Microsoft, MasterCard ve Adobe CEO’sunun Hindistan’da aynı devlet lisesinden mezun olduğunu 2020 yılında bu köşede yazmıştım. Gerçekten de Hindistan’ın iyi eğitimli ve artık ABD’de orta üst sınıf olan diasporası, ülkenin dış ilişkileri açısından önemli bir avantaj. Hindistan’ın diğer iki önemli avantajıysa, hâlâ artan nüfusu ve yükselen gelir düzeyiyle önümüzdeki dönemde büyüyeceği kesin olan bir pazar olması ve Çin’e karşı stratejik konumu. Hindistan ve Çin askerleri en son 2020’de Himalayalar’daki sınırda taş ve baltalarla çatışmıştı. Sonrasında Modi, Çin’e tepki olarak Hindistan’da TikTok’u yasaklamıştı. İşte bu nedenlerle ABD bugün Hindistan’ı el üstünde tutuyor. Amerikan şirketlerini de Çin’deki değer zincirlerini Hindistan’a kaydırmaya özendiriyor.
ABD ile Hindistan’ın imzaladığı “Kritik ve Yeni Gelişen Teknolojilerde Ortaklık” anlaşmasının önemi de işte bu değer zincirlerine ilişkin. Anlaşmaya göre ABD, Hindistan’da iletken (çip) tasarımını, üretimini ve fabrikasyon ekosistemi oluşturulmasını destekleyecek, iki ülke insanlı uzay uçuşu ve Ay’da ticari yatırımlar üzerine iş birliği yapacak ve kuantum teknolojisi, 5G ve 6G üzerine ortak araştırmalar gerçekleştirilecek. Ayrıca ABD ve Hindistan’ın TÜ- BİTAK’ları ortak bir araştırma ajansı kuracak. Hatırlayalım: 1977’de Amerikalılar ile İsraillilerin kurduğu benzer bir kurum olan BIRD sayesinde İsrail bugünlerde dünyanın en büyük teknoloji merkezlerinden biri haline gelmeyi başardı.
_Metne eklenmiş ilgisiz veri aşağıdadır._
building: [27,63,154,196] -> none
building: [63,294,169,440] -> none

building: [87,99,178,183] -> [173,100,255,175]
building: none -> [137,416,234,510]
Tüm bunlar Türkiye için ne anlama geliyor? İlk olarak, ABD’nin kendi iç dinamiklerinin de etkisiyle dünyada değişen konumunu iyi okumamız gerekli. Bence bunu gayet de iyi yapıyoruz. İkinci olarak, bu değişen konuma göre atacağımız adımları kendi ekonomik ve teknolojik kapasitemize göre tasarlamamız lâzım. Yani gelişen kritik teknolojilerin ve değer zincirlerinin dış politika ile bu kadar iç içe geçtiği bir dönemde, ikili siyasal ilişkilerimizi bu kavramlardan bağımsız düşünemeyiz. Üçüncü olarak, ABD ile ilişkilerimizde her zaman geri kalan alan artık ayan beyan görünüyor: Teknolojik iş birliği. Türkiye ve ABD arasında özel sektör iş birliğini katalize edecek örnekler ve teknoloji diplomasisi araçları mevcut. Bunları iyi gözlemleyip kullanmamız gerekli. Tabii ki, bu ilişkileri sadece ABD özelinde geliştirmek zorunda değiliz. Yeni dış politika ikliminde, özellikle kısa vadede, İsrail ve Birleşik Arap Emirlikleri’nin yanı sıra Çin ve Hindistan da teknolojik iş birliğinin geliştirilebileceği ülkeler olarak öne çıkıyor.